Once you make your feelings known, and explain why you are feeling what you are feeling, and assert what your preferred outcome is, now it is a challenge for both you and your partner to solve together. That reduces stress significantly. From that point, you negotiate with your partner on a viable solution that works for both of you and respects your boundaries.

One last note: Stay flexible. If your partner proposes a solution that addresses your concerns, roll with it. This is about getting your needs met, not about getting your needs met in the way you want them met!! BIG difference. Enjoy the holidays. 

Sam Nabil, MA, LPC
Licensed Professional Counselor
Sam Nabil Counseling Services: Therapy and Life coaching

This holiday is the first one you are spending as a blended family. Your stepdaughter has been obvious in her desire to spend as much time as possible with her mother – and not you. This is upsetting your husband, who had high hopes for your family’s first holiday together to be more festive. What’s the best way for you to handle the situation?
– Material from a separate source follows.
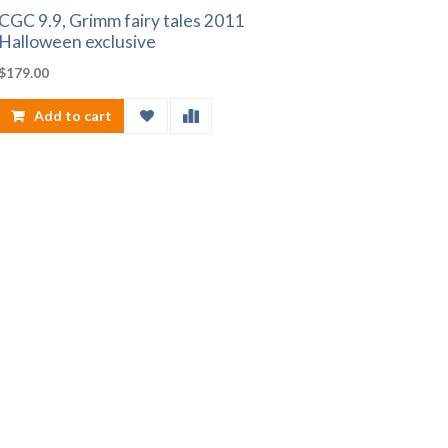
CGC 9.9, Grimm fairy tales 2011
Halloween exclusive
$
179.00
Add to cart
The first step would be to accept that this is a normal reaction for a child dealing with separated parents and new stepparents. As hard as it is for the parents, it’s even harder on the children. They simply don’t have the ability to discern the situation in a rational way, as an adult would. However, that doesn’t mean that adults don’t have hurt feelings, get disappointed or get upset. As a new stepmother, you probably want things to go as fast and as smoothly as possible for this new blended family you’ve entered. It’s probably not realistic that this transition is going to happen as smoothly as either your husband, or you, want it to. The best thing to do is acknowledge your husband’s disappointment that his daughter is not spending as much time with her new family as he wants her too. Remind him that you are aware of how hard this is for him. Also reassure him that you will make a proactive effort to connect and build a relationship with your new stepdaughter, regardless of the holiday season or occasion. Spending some time empathizing with your husband’s feelings while providing reassurance will go a long way. Take a deep breath, relax and know that new families take time to build.

John Harrison, MA, LPCC
John Harrison Counseling, LLC

Although spending time with family can be a highlight of the holiday, it can also have its share of uncomfortable situations. Try to stay focused on the positive moments of the season that make it special for your family and do your best to keep the unpleasant ones from turning you into a Grinch. New Year’s is just around the corner, which might be the perfect time to make a few resolutions about how to handle next year’s holiday!